Centuries after Confucius, the three major monotheistic religions adopted the strikingly similar doctrines that many believe are at the core of each religion. I also believe that this same principle—the Golden Rule—is the also at the heart of all morality. I hope to explore that in a subsequent post. It is also interesting that the compassionate spirit is ennobling in all cases and even when it has a secularorigin.In other words, fellow feeling or compassion is the basis of religions and a morality. I think that is important.

I think that real estate agent did not understand religion at all. Nor morality for that matter.

5 thoughts on “I’ve been told I’m going to Hell Soon: Fellow feeling and Religions

  1. you have been most eloquent in your discussion about religion and ethics.
    the problem is that ethics is only one aspect of religion. it also includes theology/ideology, ritual, leadership/clergy, holy text, revelation, sin/religious shortcoming, political association,etc.
    ecumenicalism is therefore must more complex and problematic than agreement on fundamental ethical principles, something difficult in and of itself.
    speaking as a mennonite i dare you to bring up the issue of pacifism with other xians or other religions; as such or even as a consequence of loving your neighbor as yourself.
    good luck with that.
    jr

    1. I agree, but am trying to concentrate for once on what religions have in common rather than always concentrating on what divides them. Not only that, but I find this core of all religions is the best part! The rest I find by and large I find much less attractive or interesting.

      1. the question is not one of concentration, on commonality or division.
        it is whether ethics, shared or not, can be separated from the entirety of any given religion.
        where is the evidence that it can be? certainly there is none in the history of religions.
        even more problematic is whether ethics can survive at all without religion as such. philosophy and political science have struggled with this for decades.
        the relevance of this is that the ongoing existence of religion is a question. not in the near term, but certainly in the long term.
        there may be a resurgence of religion within the contemporary apocalypse, particularly the ecological apocalypse.
        but beyond that? the species itself, never mind its religiosity, is a question there.

◆ **Short-answer chart tasks**:
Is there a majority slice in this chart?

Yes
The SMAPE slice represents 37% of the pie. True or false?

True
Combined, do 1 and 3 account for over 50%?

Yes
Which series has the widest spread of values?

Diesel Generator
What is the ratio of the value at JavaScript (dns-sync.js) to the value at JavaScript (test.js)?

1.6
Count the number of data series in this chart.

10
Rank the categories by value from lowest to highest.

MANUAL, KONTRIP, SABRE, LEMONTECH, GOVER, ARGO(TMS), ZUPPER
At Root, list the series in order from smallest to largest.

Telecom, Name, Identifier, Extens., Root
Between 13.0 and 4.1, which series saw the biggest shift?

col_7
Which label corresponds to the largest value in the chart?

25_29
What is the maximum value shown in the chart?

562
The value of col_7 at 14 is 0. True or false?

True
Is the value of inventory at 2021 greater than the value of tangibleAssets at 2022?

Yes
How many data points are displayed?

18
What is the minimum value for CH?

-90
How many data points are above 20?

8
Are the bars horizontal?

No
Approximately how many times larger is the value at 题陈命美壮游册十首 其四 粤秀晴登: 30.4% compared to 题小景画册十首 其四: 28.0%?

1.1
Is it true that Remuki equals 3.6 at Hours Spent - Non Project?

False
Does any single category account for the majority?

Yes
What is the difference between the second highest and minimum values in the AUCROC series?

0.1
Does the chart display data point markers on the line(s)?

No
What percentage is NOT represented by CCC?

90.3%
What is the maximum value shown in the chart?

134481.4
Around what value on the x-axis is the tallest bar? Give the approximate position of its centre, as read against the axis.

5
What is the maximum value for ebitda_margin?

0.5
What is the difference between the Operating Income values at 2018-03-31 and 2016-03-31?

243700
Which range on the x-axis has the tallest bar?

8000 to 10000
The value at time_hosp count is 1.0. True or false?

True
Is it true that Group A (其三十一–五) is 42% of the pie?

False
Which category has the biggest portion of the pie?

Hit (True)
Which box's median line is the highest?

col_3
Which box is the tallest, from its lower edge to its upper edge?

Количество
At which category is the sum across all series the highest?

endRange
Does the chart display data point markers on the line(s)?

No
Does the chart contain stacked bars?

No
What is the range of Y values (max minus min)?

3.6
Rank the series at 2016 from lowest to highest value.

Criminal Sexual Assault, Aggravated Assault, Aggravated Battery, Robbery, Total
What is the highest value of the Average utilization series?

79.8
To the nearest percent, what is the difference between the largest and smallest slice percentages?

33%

◆ **Task list**:
A - Answer these questions from the passage on religion and fellow feeling:
(i) What principle does the post say is at the heart of all morality?
(ii) As a member of which religious group does the commenter signing "jr" speak?
(iii) Which apocalypse does the last comment name as a possible setting for a resurgence of religion?
B - Extend the passage on religion and fellow feeling, starting right after its final line.

◆ **Results**:
A -
(i) The Golden Rule.
(ii) The Mennonites.
(iii) The ecological apocalypse.

B -
  2. I tried to reply but it disappeared into the ether. Was that divine intervention? I will try again. I disagree with your premise. I think commonality is the issue. I also believe ethics can be severed from the religion. You don’t have to accept any religion in its entirety. I think we can pick and choose. I also think ethics can survive without religion but agree philosophers have debated this issue for centuries. That does not stop me (ignorant as I am) from offering my opinion. Dostoevsky put the contrary position most strongly when he said, “If God is dead all is permitted.” I say the opposite. “If God is alive all is permitted.” I intend to post on that in the future. I also think religion is here to stay. It has lasted for millennia. Anything that last that has lasted long has to have something going for it. Predicting its demise would require gargantuan hubris. I agree that we are in for an ecological apocalypse. That will likely spike enthusiasm for religion.

    1. it appears that the latin etymology of the word religion may be slightly different than the asian/indio etymology; the former more linked to the concept of binding/yoking.
      so i am not sure about the exclusive relevance in many parts of the world to the latter etymology.
      regardless, it is not clear that the binding/yoking or connecting has a necessarily lateral connotation as opposed to a vertical one. or supernatural one, even in a polytheistic or animistic context.
      moreover, religion could hardly be defined as narrowly as a verb like connecting.
      in addition, both anthropology and genetics have an ambiguous history; used as much for division as unification in the history of colonialism and racism. so i don’t see the obvious reason why they should be primarily used for that unification.